Back at the lodge, Chef Jacques discusses lunch at breakfast, where one must avail of super smoothies like strawberry-coconut-banana. Chef lately abandoned Singita for Molori, and when you have staff voluntarily leaving Singita, you know Molori’s doing something special. At Molori, suppers include four-course bush-dinners in the jungle or briers in the lodge’s boma (an al-freso enclosure), where Chef Jacques sprawls South African specialities and “boma-fide” Afrikaans malva pudding, macerated in Amarula liqueur and Roibos tea.

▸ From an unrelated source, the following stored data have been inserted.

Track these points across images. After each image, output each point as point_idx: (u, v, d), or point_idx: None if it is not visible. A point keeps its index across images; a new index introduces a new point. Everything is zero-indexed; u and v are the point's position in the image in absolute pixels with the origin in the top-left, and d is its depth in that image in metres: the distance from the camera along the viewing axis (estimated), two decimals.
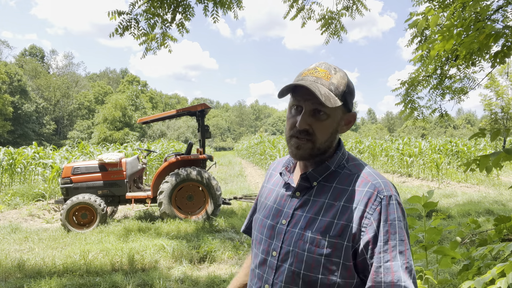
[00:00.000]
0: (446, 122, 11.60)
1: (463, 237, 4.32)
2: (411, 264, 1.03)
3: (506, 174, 15.83)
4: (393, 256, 1.01)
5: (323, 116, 1.10)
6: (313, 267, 1.06)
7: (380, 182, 1.09)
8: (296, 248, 1.09)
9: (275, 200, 1.23)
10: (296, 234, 1.10)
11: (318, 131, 1.11)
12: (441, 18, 4.45)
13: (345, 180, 1.12)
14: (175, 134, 58.91)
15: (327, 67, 1.14)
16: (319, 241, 1.06)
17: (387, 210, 1.04)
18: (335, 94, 1.10)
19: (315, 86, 1.07)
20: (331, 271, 1.04)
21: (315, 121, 1.11)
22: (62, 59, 74.35)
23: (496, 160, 2.43)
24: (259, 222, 1.25)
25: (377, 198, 1.06)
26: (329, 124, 1.12)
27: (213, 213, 7.32)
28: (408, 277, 1.01)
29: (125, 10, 5.30)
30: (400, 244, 1.02)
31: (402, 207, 1.08)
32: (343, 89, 1.12)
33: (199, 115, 7.80)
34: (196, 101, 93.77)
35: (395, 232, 1.03)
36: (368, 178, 1.11)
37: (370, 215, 1.04)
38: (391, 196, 1.06)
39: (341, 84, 1.12)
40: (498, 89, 26.38)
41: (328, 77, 1.11)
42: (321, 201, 1.11)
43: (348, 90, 1.14)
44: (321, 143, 1.12)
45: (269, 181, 1.34)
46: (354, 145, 21.97)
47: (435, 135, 55.29)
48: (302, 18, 6.15)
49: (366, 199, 1.06)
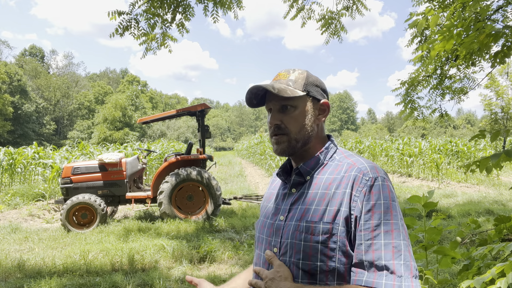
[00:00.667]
0: (446, 122, 11.62)
1: (463, 237, 4.32)
2: (400, 244, 1.00)
3: (506, 174, 15.83)
4: (375, 234, 1.01)
5: (291, 109, 1.19)
6: (311, 255, 1.07)
7: (366, 166, 1.12)
8: (293, 239, 1.11)
9: (274, 201, 1.27)
10: (293, 226, 1.13)
11: (289, 123, 1.18)
12: (441, 18, 4.45)
13: (336, 170, 1.16)
14: (175, 134, 58.92)
15: (286, 70, 1.25)
16: (314, 228, 1.08)
17: (371, 191, 1.06)
18: (294, 87, 1.19)
19: (270, 85, 1.17)
20: (329, 257, 1.06)
21: (284, 116, 1.19)
22: (62, 59, 74.48)
23: (497, 162, 2.43)
24: (260, 224, 1.28)
25: (363, 180, 1.08)
26: (298, 115, 1.19)
27: (213, 213, 7.32)
28: (393, 257, 0.98)
29: (125, 10, 5.30)
30: (385, 224, 1.02)
31: (391, 189, 1.09)
32: (302, 81, 1.20)
33: (199, 115, 7.81)
34: (196, 101, 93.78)
35: (380, 212, 1.03)
36: (356, 163, 1.14)
37: (356, 197, 1.07)
38: (377, 178, 1.08)
39: (298, 78, 1.21)
40: (498, 89, 26.39)
41: (286, 76, 1.22)
42: (314, 192, 1.15)
43: (308, 82, 1.21)
44: (296, 133, 1.18)
45: (271, 186, 1.39)
46: (354, 145, 21.98)
47: (435, 135, 55.29)
48: (302, 18, 6.15)
49: (352, 182, 1.09)
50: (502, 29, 2.67)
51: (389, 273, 0.98)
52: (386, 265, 0.98)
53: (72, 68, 74.00)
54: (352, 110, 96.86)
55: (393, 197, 1.07)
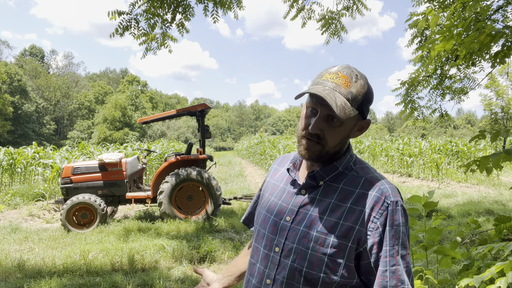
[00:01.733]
0: (446, 122, 11.61)
1: (463, 237, 4.32)
2: (411, 267, 1.09)
3: (506, 174, 15.83)
4: (398, 260, 1.05)
5: (337, 123, 1.10)
6: (316, 266, 1.07)
7: (387, 188, 1.11)
8: (300, 246, 1.10)
9: (280, 197, 1.24)
10: (301, 231, 1.12)
11: (329, 136, 1.11)
12: (441, 18, 4.45)
13: (352, 182, 1.14)
14: (175, 134, 58.92)
15: (349, 73, 1.12)
16: (324, 240, 1.08)
17: (393, 216, 1.07)
18: (351, 104, 1.09)
19: (332, 95, 1.06)
20: (333, 270, 1.07)
21: (327, 127, 1.11)
22: (62, 59, 74.46)
23: (496, 161, 2.43)
24: (262, 217, 1.26)
25: (384, 203, 1.08)
26: (341, 131, 1.12)
27: (213, 213, 7.32)
28: (409, 280, 1.06)
29: (125, 10, 5.30)
30: (402, 249, 1.07)
31: (406, 213, 1.12)
32: (361, 98, 1.11)
33: (199, 115, 7.80)
34: (196, 101, 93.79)
35: (399, 237, 1.07)
36: (375, 182, 1.13)
37: (376, 220, 1.06)
38: (397, 202, 1.09)
39: (359, 94, 1.10)
40: (498, 89, 26.38)
41: (348, 85, 1.10)
42: (327, 201, 1.12)
43: (366, 99, 1.12)
44: (331, 148, 1.13)
45: (273, 176, 1.35)
46: (354, 145, 21.96)
47: (435, 135, 55.29)
48: (302, 18, 6.15)
49: (373, 203, 1.08)
50: (502, 29, 2.67)
51: None
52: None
53: (72, 68, 74.04)
54: None
55: (407, 222, 1.12)
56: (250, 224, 1.49)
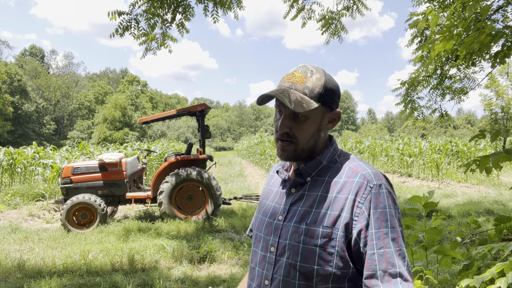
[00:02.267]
0: (446, 122, 11.61)
1: (463, 237, 4.32)
2: (404, 251, 1.04)
3: (506, 174, 15.83)
4: (386, 243, 1.02)
5: (302, 118, 1.14)
6: (309, 258, 1.08)
7: (370, 172, 1.11)
8: (292, 241, 1.11)
9: (273, 199, 1.27)
10: (292, 227, 1.13)
11: (298, 133, 1.15)
12: (441, 18, 4.45)
13: (337, 173, 1.15)
14: (175, 134, 58.92)
15: (303, 70, 1.17)
16: (313, 231, 1.08)
17: (377, 198, 1.06)
18: (310, 97, 1.13)
19: (286, 93, 1.11)
20: (326, 261, 1.06)
21: (294, 124, 1.15)
22: (62, 59, 74.46)
23: (496, 160, 2.43)
24: (258, 221, 1.28)
25: (367, 187, 1.07)
26: (309, 125, 1.15)
27: (213, 213, 7.32)
28: (403, 264, 1.02)
29: (125, 10, 5.30)
30: (392, 232, 1.04)
31: (393, 196, 1.10)
32: (319, 91, 1.14)
33: (199, 115, 7.81)
34: (196, 101, 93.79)
35: (387, 220, 1.04)
36: (359, 169, 1.13)
37: (361, 204, 1.06)
38: (381, 185, 1.08)
39: (316, 86, 1.14)
40: (498, 89, 26.40)
41: (303, 81, 1.14)
42: (314, 194, 1.14)
43: (326, 91, 1.15)
44: (303, 144, 1.16)
45: (269, 182, 1.38)
46: (354, 145, 21.97)
47: (435, 135, 55.29)
48: (303, 18, 6.16)
49: (356, 188, 1.08)
50: (502, 29, 2.67)
51: (403, 280, 1.00)
52: (400, 272, 1.01)
53: (72, 68, 74.06)
54: (352, 110, 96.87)
55: (395, 204, 1.09)
56: None
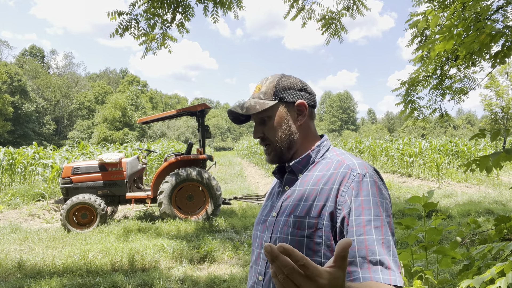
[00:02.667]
0: (446, 122, 11.62)
1: (463, 237, 4.32)
2: (389, 240, 1.01)
3: (506, 174, 15.83)
4: (367, 230, 1.01)
5: (268, 120, 1.25)
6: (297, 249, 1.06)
7: (354, 162, 1.14)
8: (282, 234, 1.14)
9: (270, 199, 1.31)
10: (282, 221, 1.16)
11: (269, 133, 1.25)
12: (441, 18, 4.45)
13: (325, 167, 1.19)
14: (175, 134, 58.91)
15: (261, 81, 1.30)
16: (300, 223, 1.11)
17: (360, 186, 1.07)
18: (265, 99, 1.24)
19: (240, 105, 1.25)
20: (314, 251, 1.08)
21: (264, 127, 1.26)
22: (62, 59, 74.44)
23: (496, 160, 2.43)
24: (256, 221, 1.32)
25: (351, 175, 1.10)
26: (276, 123, 1.24)
27: (213, 213, 7.32)
28: (386, 252, 0.99)
29: (125, 11, 5.30)
30: (375, 220, 1.02)
31: (379, 185, 1.09)
32: (272, 90, 1.24)
33: (199, 115, 7.81)
34: (196, 101, 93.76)
35: (369, 208, 1.04)
36: (345, 160, 1.17)
37: (344, 193, 1.08)
38: (365, 174, 1.10)
39: (268, 88, 1.25)
40: (498, 89, 26.39)
41: (259, 89, 1.27)
42: (303, 188, 1.18)
43: (279, 88, 1.24)
44: (277, 142, 1.24)
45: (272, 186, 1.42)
46: (354, 145, 21.97)
47: (435, 135, 55.28)
48: (303, 18, 6.15)
49: (341, 178, 1.11)
50: (502, 29, 2.67)
51: (384, 268, 0.97)
52: (381, 260, 0.97)
53: (72, 68, 74.03)
54: (352, 110, 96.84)
55: (381, 194, 1.08)
56: None
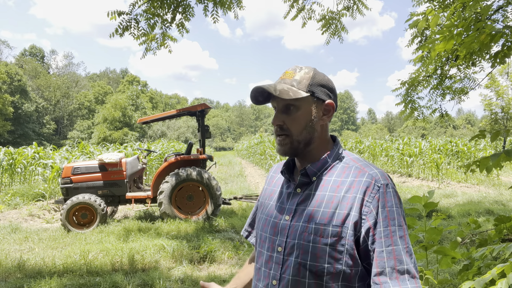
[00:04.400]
0: (446, 122, 11.61)
1: (463, 237, 4.32)
2: (411, 248, 1.08)
3: (506, 174, 15.83)
4: (394, 240, 1.06)
5: (294, 110, 1.19)
6: (319, 257, 1.09)
7: (376, 172, 1.14)
8: (301, 241, 1.12)
9: (277, 199, 1.27)
10: (301, 227, 1.14)
11: (291, 125, 1.19)
12: (441, 18, 4.45)
13: (343, 173, 1.17)
14: (175, 134, 58.88)
15: (293, 68, 1.24)
16: (323, 231, 1.10)
17: (385, 197, 1.09)
18: (298, 88, 1.18)
19: (273, 86, 1.18)
20: (336, 259, 1.08)
21: (287, 117, 1.20)
22: (62, 59, 74.41)
23: (496, 161, 2.43)
24: (262, 222, 1.28)
25: (375, 186, 1.10)
26: (301, 116, 1.19)
27: (213, 213, 7.32)
28: (410, 260, 1.05)
29: (125, 10, 5.30)
30: (399, 230, 1.07)
31: (399, 195, 1.14)
32: (307, 82, 1.19)
33: (199, 115, 7.80)
34: (196, 101, 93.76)
35: (394, 218, 1.08)
36: (365, 169, 1.16)
37: (369, 203, 1.09)
38: (388, 185, 1.12)
39: (303, 78, 1.20)
40: (498, 89, 26.37)
41: (292, 76, 1.21)
42: (322, 194, 1.16)
43: (314, 82, 1.20)
44: (297, 135, 1.19)
45: (270, 183, 1.38)
46: (354, 145, 21.97)
47: (435, 135, 55.28)
48: (303, 18, 6.15)
49: (364, 188, 1.11)
50: (502, 29, 2.67)
51: (411, 277, 1.04)
52: (408, 269, 1.04)
53: (72, 68, 74.01)
54: (352, 110, 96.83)
55: (401, 204, 1.13)
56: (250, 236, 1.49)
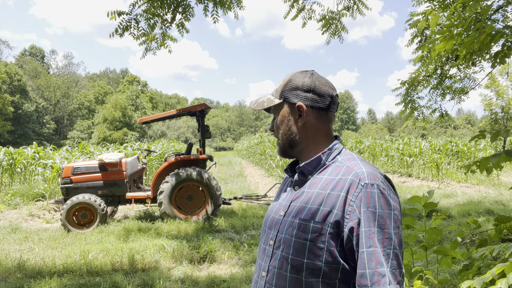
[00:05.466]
0: (446, 122, 11.61)
1: (463, 237, 4.32)
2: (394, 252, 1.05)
3: (506, 174, 15.83)
4: (375, 242, 1.04)
5: (275, 117, 1.33)
6: (300, 252, 1.12)
7: (363, 171, 1.13)
8: (287, 235, 1.16)
9: (281, 197, 1.33)
10: (288, 222, 1.18)
11: (277, 129, 1.32)
12: (441, 18, 4.45)
13: (335, 171, 1.19)
14: (175, 134, 58.88)
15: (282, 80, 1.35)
16: (305, 226, 1.12)
17: (368, 197, 1.07)
18: (275, 96, 1.30)
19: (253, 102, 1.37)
20: (316, 255, 1.10)
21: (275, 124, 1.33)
22: (62, 59, 74.42)
23: (497, 162, 2.43)
24: (265, 217, 1.34)
25: (359, 185, 1.10)
26: (279, 121, 1.30)
27: (213, 213, 7.32)
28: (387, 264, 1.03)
29: (125, 10, 5.30)
30: (379, 232, 1.05)
31: (387, 196, 1.10)
32: (280, 89, 1.29)
33: (199, 115, 7.80)
34: (196, 101, 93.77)
35: (375, 220, 1.06)
36: (354, 167, 1.16)
37: (353, 202, 1.09)
38: (373, 184, 1.09)
39: (280, 86, 1.31)
40: (498, 89, 26.37)
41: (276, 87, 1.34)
42: (311, 191, 1.18)
43: (286, 88, 1.28)
44: (282, 137, 1.29)
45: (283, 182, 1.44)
46: (354, 145, 21.96)
47: (435, 135, 55.27)
48: (303, 19, 6.15)
49: (348, 186, 1.11)
50: (502, 29, 2.67)
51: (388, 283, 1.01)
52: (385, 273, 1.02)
53: (72, 68, 74.01)
54: (352, 110, 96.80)
55: (389, 205, 1.09)
56: None
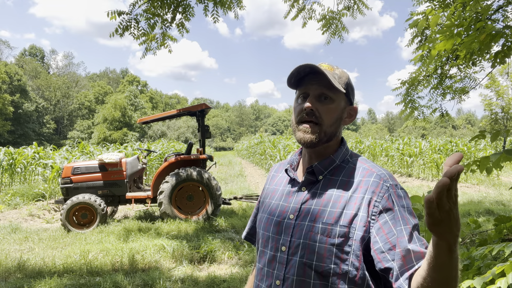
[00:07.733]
0: (446, 122, 11.60)
1: (463, 237, 4.31)
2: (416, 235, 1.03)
3: (506, 174, 15.82)
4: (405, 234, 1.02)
5: (329, 101, 1.16)
6: (325, 257, 1.08)
7: (384, 173, 1.14)
8: (307, 240, 1.11)
9: (280, 198, 1.25)
10: (306, 226, 1.12)
11: (324, 113, 1.15)
12: (442, 18, 4.45)
13: (350, 173, 1.16)
14: (175, 134, 58.87)
15: (329, 64, 1.22)
16: (330, 230, 1.09)
17: (394, 197, 1.08)
18: (339, 82, 1.17)
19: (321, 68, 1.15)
20: (342, 259, 1.07)
21: (321, 105, 1.16)
22: (62, 59, 74.35)
23: (496, 161, 2.43)
24: (264, 221, 1.26)
25: (384, 186, 1.10)
26: (334, 109, 1.17)
27: (213, 213, 7.32)
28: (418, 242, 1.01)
29: (125, 10, 5.30)
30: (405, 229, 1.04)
31: (407, 194, 1.13)
32: (345, 80, 1.19)
33: (199, 115, 7.80)
34: (196, 101, 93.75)
35: (403, 217, 1.05)
36: (373, 169, 1.15)
37: (378, 203, 1.07)
38: (396, 185, 1.12)
39: (343, 75, 1.20)
40: (499, 89, 26.37)
41: (331, 69, 1.19)
42: (328, 193, 1.14)
43: (349, 82, 1.21)
44: (328, 127, 1.16)
45: (272, 182, 1.36)
46: (354, 145, 21.95)
47: (435, 135, 55.25)
48: (303, 18, 6.14)
49: (373, 188, 1.10)
50: (502, 29, 2.67)
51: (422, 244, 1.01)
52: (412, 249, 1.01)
53: (72, 68, 74.05)
54: None
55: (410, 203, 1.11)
56: (253, 239, 1.44)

But why dine out when you can dine in Metsi’s arms? Ah Metsi, alright, she isn’t quite a Bond Girl, or even a girl. But this preposterously lavish presidential suite has all the seductions of a Bond Girl. Think crystal chandeliers swooping down from a thatch roof or hanging from trees. “Metsi” means “water” in Setswana, and the outdoors flows into the indoors where trees thrust out behind sofas. There’s also a fluidity of styles, as antiques flirt with avant-garde, and a stupendous Chinese drum is stationed by indigenous African art. Stately arm-chairs Marie Antoinette might’ve sat in laze by contemporary-cool, red-as-passion chairs made of reed and cane. The study has a chair in zebra hide, the deck is sleek with white-leathered swings and suave chaise-lounge. The bedroom boasts the most sumptuous bed in all South Africa, whilst three bathrooms stock enough Aqua di Parma toiletries to fill a boutique. The main bathroom is a “living room”, with a velvet sofa longer than a train, and not a walk-in but a “sit-in” wardrobe with a splendid ottoman… The pool, the size of a lake, has a heated jacuzzi and a resident frog or two. At breakfast on the terrific terraces, you might be combating yellow-beaked hornbills that purloin your cookies as plumed plethora bedazzle. The lodge has a hillocked spa, but enjoy signature Molori facials and Molori massages within the luxuries of your butlered suite.
There’s a sense of irreverence, abandon and irony about this place. It’s outrageously over the top, but pulled off with panache.